(Extract provided):

      How were the working group topics determined?

      Working group topics align with the main chapters of the Tulsa Comprehensive Plan to ensure successful adoption and implementation of the strategy. This also ensures that the final strategy adopted works in tandem with wider city projects, strategies, and plans.

      What do the working groups do?

      The working groups create an implementation strategy that addresses the needs, opportunities, and challenges related to their working group topic. They will identify short- and long-term implementation projects, conduct research and community engagement, and complete assigned deliverables (or work).

      What does the management team do?

      The management team guides the entire process and ensures that working groups are supported, remain on task, and complete their work. The management team will combine all the working groups’ strategies into one final strategy. The final strategy will be reviewed and officially adopted by Tulsa City Council and Tulsa Metropolitan Area Planning Commission (TMAPC).

      What is the role of the public and how can I get involved?

(What you need to do):
**A)** According to the text on the Tulsa working groups, which two bodies will review and officially adopt the final strategy?
**B)** Write the next part of the text on the Tulsa working groups, starting after its final line.
The records that follow are drawn from a separate source and are unrelated to the text above.

(Data for review):
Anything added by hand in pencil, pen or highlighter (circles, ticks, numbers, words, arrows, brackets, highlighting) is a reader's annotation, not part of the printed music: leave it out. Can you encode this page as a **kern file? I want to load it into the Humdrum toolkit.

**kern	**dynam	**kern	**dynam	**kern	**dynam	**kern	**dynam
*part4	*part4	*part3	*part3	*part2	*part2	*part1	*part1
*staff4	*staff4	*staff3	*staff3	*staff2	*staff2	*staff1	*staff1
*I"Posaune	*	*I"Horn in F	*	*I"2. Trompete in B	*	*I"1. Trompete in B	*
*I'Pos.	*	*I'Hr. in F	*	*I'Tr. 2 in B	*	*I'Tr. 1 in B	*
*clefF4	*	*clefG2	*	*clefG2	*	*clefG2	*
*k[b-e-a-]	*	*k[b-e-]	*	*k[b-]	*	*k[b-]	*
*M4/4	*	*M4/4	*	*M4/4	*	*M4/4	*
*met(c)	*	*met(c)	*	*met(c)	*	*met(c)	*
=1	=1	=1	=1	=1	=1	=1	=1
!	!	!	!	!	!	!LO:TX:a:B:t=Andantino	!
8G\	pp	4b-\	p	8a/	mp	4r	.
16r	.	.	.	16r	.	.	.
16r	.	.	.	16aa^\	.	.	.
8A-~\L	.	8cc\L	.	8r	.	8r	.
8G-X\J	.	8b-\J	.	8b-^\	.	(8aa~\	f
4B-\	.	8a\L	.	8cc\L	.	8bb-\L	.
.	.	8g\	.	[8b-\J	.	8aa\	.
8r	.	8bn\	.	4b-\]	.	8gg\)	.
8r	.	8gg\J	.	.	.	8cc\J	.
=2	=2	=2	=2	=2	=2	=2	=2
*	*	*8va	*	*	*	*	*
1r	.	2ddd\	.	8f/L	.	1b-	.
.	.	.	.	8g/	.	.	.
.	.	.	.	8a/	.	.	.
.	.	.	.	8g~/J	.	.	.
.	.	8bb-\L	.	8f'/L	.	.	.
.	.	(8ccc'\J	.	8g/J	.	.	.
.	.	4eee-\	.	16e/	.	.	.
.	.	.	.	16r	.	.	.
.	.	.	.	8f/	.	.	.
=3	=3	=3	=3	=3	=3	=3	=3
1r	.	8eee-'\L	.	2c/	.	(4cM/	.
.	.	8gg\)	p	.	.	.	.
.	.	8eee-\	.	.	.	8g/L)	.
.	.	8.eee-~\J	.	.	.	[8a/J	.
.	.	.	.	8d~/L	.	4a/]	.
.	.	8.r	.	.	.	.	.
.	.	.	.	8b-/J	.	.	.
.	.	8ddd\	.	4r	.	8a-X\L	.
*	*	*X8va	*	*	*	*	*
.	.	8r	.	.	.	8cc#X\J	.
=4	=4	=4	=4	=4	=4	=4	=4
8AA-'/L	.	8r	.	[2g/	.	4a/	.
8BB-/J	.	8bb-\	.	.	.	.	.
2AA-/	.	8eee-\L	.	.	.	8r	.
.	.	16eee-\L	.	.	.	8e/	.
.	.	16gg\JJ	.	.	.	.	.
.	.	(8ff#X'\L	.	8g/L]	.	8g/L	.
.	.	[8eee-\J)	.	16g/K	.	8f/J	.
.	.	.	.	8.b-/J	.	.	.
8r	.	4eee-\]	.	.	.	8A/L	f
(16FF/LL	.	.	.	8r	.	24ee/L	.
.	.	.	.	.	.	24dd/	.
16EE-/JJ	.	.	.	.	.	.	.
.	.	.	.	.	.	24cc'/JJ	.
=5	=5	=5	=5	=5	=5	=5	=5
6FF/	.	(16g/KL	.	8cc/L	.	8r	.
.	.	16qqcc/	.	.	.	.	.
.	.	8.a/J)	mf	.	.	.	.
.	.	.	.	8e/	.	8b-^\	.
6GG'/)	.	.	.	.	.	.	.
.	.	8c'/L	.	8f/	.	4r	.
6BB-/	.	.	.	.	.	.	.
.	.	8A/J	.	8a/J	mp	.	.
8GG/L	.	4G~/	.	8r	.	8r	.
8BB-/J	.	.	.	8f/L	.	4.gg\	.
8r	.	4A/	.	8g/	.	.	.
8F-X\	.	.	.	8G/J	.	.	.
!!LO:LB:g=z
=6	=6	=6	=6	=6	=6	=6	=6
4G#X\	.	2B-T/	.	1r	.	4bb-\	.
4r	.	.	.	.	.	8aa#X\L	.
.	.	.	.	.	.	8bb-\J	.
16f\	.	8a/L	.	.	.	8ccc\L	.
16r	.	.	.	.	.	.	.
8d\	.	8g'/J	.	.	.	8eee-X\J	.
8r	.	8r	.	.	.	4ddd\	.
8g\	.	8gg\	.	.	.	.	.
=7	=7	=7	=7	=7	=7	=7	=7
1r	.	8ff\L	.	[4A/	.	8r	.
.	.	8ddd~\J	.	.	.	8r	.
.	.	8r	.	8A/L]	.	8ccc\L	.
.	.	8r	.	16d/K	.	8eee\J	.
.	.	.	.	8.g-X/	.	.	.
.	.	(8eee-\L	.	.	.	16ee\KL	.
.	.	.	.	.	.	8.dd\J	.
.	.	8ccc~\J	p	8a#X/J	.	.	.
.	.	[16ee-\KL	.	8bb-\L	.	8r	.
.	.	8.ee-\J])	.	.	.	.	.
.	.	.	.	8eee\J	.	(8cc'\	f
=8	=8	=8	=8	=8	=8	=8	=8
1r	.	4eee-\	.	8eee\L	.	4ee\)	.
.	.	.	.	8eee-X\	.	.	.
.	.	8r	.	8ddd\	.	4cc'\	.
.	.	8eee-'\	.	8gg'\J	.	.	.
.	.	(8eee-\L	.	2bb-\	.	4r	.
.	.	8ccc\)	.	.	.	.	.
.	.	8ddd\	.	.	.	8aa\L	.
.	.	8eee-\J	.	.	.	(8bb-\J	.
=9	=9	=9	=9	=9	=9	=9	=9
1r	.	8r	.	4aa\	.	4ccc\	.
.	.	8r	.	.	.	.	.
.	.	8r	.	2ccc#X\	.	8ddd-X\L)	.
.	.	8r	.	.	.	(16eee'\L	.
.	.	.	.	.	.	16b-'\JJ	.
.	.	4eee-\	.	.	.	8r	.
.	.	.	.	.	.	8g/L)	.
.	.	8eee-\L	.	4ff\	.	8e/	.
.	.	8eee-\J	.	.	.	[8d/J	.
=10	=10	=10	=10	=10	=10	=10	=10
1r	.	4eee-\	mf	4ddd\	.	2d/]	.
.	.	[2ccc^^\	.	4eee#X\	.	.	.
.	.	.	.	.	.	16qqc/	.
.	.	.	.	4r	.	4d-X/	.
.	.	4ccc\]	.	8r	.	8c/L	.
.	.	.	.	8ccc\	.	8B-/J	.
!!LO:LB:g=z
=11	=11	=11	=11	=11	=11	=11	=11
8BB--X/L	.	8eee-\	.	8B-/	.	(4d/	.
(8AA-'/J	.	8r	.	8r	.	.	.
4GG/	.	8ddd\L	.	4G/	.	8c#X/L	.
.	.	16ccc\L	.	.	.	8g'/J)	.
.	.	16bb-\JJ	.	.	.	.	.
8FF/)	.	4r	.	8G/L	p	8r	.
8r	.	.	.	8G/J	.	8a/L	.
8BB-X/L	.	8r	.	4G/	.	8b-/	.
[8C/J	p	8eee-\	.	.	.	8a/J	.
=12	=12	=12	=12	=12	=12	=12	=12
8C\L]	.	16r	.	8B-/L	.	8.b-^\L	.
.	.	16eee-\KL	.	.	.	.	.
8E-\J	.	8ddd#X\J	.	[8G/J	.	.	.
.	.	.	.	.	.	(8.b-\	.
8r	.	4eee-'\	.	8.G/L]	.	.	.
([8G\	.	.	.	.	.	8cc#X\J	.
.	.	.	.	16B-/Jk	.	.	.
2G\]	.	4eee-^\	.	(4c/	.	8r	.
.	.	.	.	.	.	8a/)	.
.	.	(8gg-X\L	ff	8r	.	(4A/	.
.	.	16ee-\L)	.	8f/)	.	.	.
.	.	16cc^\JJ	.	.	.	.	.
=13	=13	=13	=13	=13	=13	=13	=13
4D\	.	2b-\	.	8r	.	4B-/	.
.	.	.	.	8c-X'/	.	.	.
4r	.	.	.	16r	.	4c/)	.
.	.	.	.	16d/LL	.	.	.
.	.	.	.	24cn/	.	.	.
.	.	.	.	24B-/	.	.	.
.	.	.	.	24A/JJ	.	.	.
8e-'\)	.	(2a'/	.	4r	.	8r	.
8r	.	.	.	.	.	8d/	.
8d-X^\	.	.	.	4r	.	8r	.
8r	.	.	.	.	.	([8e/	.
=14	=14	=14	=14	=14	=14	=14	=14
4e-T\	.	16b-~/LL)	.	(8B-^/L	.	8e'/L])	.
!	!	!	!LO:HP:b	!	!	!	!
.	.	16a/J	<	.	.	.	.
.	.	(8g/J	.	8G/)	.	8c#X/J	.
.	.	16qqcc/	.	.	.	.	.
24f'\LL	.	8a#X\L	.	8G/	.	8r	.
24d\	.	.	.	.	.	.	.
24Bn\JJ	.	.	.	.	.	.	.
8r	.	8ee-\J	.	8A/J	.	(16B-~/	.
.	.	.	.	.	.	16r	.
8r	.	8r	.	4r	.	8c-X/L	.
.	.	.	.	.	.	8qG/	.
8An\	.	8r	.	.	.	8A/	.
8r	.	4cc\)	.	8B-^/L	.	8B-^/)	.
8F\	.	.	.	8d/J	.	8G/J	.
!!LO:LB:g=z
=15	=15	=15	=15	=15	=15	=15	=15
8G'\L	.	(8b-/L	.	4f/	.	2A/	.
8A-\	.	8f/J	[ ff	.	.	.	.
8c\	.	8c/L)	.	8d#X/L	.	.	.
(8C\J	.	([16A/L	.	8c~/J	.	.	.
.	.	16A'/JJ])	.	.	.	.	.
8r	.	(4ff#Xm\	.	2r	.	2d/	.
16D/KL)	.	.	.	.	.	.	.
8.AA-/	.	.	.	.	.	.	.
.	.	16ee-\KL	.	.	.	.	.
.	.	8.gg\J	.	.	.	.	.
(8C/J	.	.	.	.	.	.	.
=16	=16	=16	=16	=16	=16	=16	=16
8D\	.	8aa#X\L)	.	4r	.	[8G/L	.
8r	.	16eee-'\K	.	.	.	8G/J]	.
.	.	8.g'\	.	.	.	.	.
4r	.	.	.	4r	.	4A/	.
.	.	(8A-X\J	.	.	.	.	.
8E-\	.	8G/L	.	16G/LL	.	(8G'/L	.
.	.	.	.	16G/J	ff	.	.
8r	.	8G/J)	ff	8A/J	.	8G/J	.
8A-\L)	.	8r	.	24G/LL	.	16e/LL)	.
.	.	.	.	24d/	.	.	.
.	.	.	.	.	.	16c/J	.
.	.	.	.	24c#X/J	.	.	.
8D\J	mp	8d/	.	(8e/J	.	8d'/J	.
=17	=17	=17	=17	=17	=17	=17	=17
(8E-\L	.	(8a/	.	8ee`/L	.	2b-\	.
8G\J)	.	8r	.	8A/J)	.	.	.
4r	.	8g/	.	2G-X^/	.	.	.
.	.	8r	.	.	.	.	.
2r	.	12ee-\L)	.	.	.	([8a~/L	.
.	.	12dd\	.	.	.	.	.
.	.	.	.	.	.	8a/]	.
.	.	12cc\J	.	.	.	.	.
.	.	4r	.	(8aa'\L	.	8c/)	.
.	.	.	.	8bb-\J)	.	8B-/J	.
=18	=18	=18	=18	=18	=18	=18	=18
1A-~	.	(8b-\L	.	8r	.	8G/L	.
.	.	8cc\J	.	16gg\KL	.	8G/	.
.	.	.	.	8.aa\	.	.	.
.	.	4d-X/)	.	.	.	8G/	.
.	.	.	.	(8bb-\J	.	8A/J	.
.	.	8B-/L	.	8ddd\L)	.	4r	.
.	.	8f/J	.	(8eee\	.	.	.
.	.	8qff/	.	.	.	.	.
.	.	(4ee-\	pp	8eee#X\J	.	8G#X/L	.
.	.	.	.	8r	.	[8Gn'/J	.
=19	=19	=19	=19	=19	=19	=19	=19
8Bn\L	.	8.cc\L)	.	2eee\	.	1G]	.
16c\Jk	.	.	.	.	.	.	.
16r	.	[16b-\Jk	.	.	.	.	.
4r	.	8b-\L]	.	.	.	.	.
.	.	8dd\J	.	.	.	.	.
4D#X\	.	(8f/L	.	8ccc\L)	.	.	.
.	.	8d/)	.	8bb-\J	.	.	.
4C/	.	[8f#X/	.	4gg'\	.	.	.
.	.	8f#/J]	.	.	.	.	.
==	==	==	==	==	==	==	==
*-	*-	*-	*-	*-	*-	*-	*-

(Responses per task):
**A)** The Tulsa City Council and the Tulsa Metropolitan Area Planning Commission (TMAPC).

**B)**
      The team is designing a robust resident and stakeholder engagement strategy with multiple feedback loops to ensure authentic and effective engagement. This will include hands-on community engagement, stakeholder interviews, and open houses throughout the process. You can get involved by attending one of our events or completing the surveys on this webpage.

      How is this process initially funded?

      The City of Tulsa and Tulsa City Council allocated $50,000 to be used for the initial community engagement and short-term implementation.

      What will the final strategy look like?

      The final strategy will have sections dedicated to each working group topic (Housing & Neighborhoods; Transportation; Economic Development and History, Culture, & Creativity; Land Use, Parks, and Environment; Public Services; and Strategic Partnerships & Development) and include a list of short- and long-term implementation projects.

      How will identified projects in the strategy be funded?

      Identified short- and long-term projects will be funded in a variety of ways. The Strategic Partnerships and Development Working Group’s focus is on identifying funding, preparing for future sales tax packages, establishing key partnerships for implementation and funding, and earmarking grants for implementation of these projects.

      What previous area studies, strategies, and programs inform this process?

      There are many studies, strategies, and programs that inform this current process. They are listed below.

      Byrne Grant (2014-2016): A program funded by the Department of Justice to find a community resource officer for the Tulsa Police Department to work in conjunction with members of the community to build social cohesion at the individual level and improve collaboration with the local criminal justice system.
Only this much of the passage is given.